Whether the Trump administration is actively favoring Christian refugees is unclear, though a recent nomination to a key position would give that impression. Trump recently tapped Ken Isaacs, a vice president at the Christian relief organization Samaritan’s Purse, to head the UN-run International Organization for Migration. Isaacs has a history of making Islamophobic comments and has said Christian refugees should be prioritized over Muslims, as reported by The Washington Post. (The State Department didn’t offer an on-the-record comment about whether the Trump administration prioritizes Christians over Muslims when asked by Truthout. Instead, a department spokesperson requested anonymity to provide an official statement, which Truthout is refusing to grant.)

What is clear, though, according to refugee advocates, is that the Trump administration is deliberately targeting Muslims seeking resettlement in the United States.

“Unequivocally, yes, this is a discriminatory policy,” Ashley Houghton, tactical campaigns manager at Amnesty International, told Truthout. “We know this because the president said he would ban Muslims from the United States, and then he did. You cannot separate deeply disturbing language from deeply disturbing policy.”

Betsy Fisher, policy director at the International Refugee Assistance Project, says Trump’s policies after one year show an obvious anti-Muslim bias.

“The numbers speak for themselves,” Fisher told Truthout. “After suspending refugee resettlement entirely for 120 days, the administration’s refugee restrictions from October 24 targeted nationals from 11 countries in particular, nine of which are predominantly Muslim.”
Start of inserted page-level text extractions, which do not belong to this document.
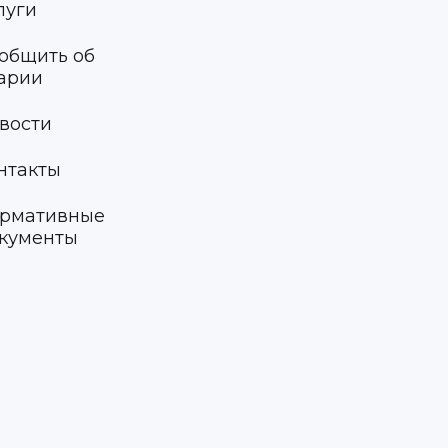
луги
общить об
арии
вости
нтакты
рмативные
кументы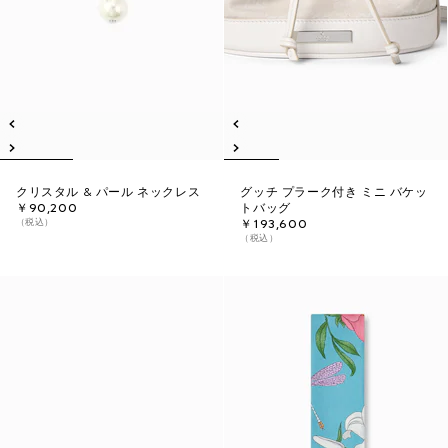
クリスタル & パール ネックレス
グッチ プラーク付き ミニ バケッ
￥90,200
トバッグ
（税込）
￥193,600
（税込）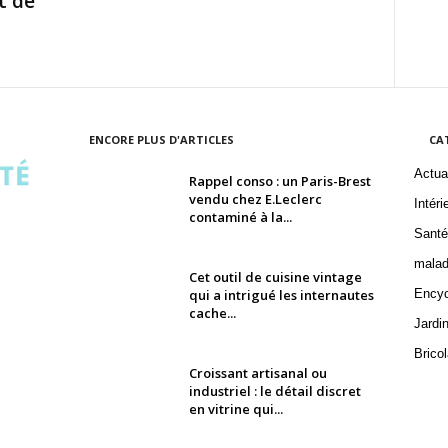
t de
ENCORE PLUS D'ARTICLES
CA
Actual
Rappel conso : un Paris-Brest
vendu chez E.Leclerc
Intéri
contaminé à la...
Santé
malad
Cet outil de cuisine vintage
qui a intrigué les internautes
Encyc
cache...
Jardin
Brico
Croissant artisanal ou
industriel : le détail discret
en vitrine qui...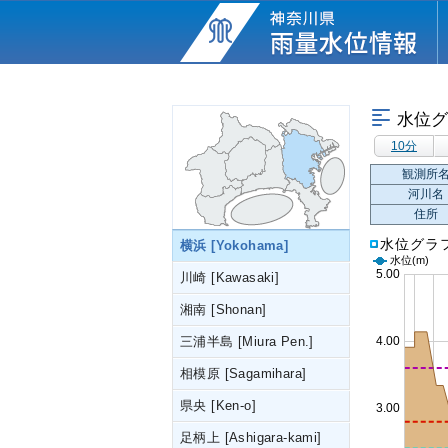
水位グ
10分
観測所
河川名
住所
水位グラ
横浜 [Yokohama]
水位
(m)
川崎 [Kawasaki]
湘南 [Shonan]
三浦半島 [Miura Pen.]
相模原 [Sagamihara]
県央 [Ken-o]
足柄上 [Ashigara-kami]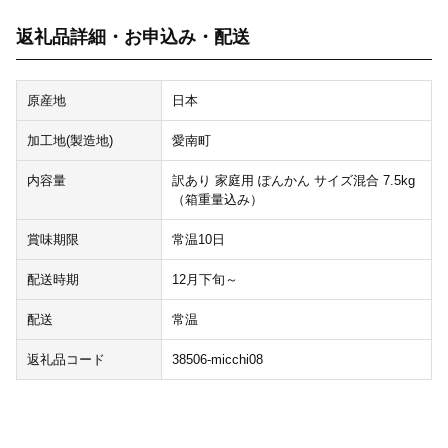
返礼品詳細・お申込み・配送
原産地
日本
加工地(製造地)
愛南町
内容量
訳あり 家庭用 ぽんかん サイズ混合 7.5kg
（箱重量込み）
賞味期限
常温10日
配送時期
12月下旬～
配送
常温
返礼品コード
38506-micchi08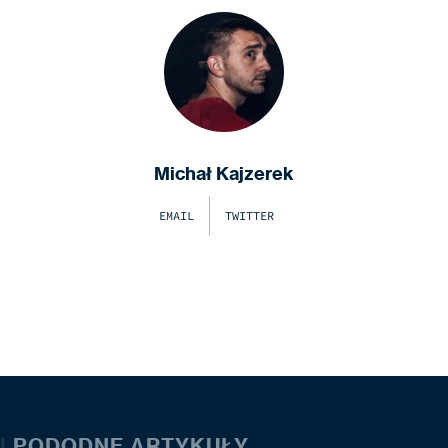
Michał Kajzerek
EMAIL
TWITTER
|
PODODNE ARTYKUŁY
“We don’t think that it’s a coincidence that the president, who has vilified Muslims time and time again, wants to impose ever tighter restrictions on refugees from Muslim-majority countries,” Fisher added.
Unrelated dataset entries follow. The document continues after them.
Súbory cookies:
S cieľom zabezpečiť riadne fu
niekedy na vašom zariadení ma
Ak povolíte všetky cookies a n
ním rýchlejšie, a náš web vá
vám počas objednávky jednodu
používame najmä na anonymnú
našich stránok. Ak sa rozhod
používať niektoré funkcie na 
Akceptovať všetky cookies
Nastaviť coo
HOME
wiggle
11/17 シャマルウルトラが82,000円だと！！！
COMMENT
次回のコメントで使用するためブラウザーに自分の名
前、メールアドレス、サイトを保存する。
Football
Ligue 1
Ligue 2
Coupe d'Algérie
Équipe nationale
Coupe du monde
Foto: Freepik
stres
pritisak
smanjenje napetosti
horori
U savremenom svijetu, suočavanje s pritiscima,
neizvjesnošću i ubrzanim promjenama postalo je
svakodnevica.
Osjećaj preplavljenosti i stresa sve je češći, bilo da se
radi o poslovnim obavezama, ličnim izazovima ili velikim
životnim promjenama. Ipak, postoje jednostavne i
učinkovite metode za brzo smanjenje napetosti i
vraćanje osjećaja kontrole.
Even if all of Trump’s bans and restrictions were somehow lifted immediately, his administration’s policies would still have lasting impact for individuals abroad waiting for admittance to the United States. The process is long and complicated, and often involves multiple sign-offs from sub-agencies and departments across the executive branch. In some cases, those approvals are time-sensitive, so regular bureaucratic sloth can result in a case that has been green-lit going back into the waiting pile if one agency takes too long to sign off.
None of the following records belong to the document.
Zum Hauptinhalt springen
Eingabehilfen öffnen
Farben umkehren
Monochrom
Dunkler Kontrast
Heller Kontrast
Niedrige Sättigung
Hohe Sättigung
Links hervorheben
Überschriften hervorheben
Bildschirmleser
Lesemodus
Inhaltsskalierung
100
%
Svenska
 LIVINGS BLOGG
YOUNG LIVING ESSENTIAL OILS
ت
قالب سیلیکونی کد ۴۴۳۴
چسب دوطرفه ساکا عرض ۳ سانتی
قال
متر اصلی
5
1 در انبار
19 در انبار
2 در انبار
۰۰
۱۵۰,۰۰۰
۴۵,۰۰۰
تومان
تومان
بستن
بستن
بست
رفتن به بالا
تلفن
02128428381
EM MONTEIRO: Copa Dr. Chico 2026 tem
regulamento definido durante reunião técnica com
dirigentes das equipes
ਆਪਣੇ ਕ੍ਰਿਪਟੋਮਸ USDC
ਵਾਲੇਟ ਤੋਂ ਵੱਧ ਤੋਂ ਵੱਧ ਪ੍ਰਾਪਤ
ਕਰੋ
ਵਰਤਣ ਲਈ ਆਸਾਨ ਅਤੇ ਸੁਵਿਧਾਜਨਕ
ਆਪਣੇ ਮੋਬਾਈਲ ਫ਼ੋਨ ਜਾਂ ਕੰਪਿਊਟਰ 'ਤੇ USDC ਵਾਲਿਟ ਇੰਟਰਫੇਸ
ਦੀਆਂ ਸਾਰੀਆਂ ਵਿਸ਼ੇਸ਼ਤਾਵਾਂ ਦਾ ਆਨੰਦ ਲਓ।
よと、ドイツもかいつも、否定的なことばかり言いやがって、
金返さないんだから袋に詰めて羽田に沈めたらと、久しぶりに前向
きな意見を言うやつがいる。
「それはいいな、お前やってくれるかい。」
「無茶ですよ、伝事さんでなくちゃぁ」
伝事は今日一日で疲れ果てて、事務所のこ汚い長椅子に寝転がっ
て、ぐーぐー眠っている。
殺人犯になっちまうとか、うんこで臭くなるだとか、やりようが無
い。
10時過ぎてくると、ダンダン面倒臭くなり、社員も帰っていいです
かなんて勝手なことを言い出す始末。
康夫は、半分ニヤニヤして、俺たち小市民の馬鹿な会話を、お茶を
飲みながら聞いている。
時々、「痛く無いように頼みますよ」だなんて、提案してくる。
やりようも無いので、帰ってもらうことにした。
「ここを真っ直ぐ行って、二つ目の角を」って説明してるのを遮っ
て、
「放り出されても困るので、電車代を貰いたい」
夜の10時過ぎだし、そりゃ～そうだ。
Plus, the government works with nine separate agencies to resettle refugees, and with dramatically fewer refugees being admitted, some agencies themselves are struggling. “We’re shuttering off refugees from entering the United States, through these series of bans, which makes it harder for resettlement agencies to stay alive, which makes it harder to resettle refugees in the future,” said Houghton.

The result is confusion and uncertainty among those waiting to hear whether or not they will be approved by the government. Even victories can be fleeting, as the back-and-forth decisions and judicial orders on the Muslim ban prove. The administration’s decision to lift its ban on refugees from the 11 countries it listed last year was a victory for advocates, but what the new screening procedures will look like isn’t clear, and whether or not the administration will fully restart the resettlement process is far from certain.

“We have challenged this new refugee ban in court and won,” said Fisher. “Now we have to make sure the government actually follows through and resumes refugee resettlement.”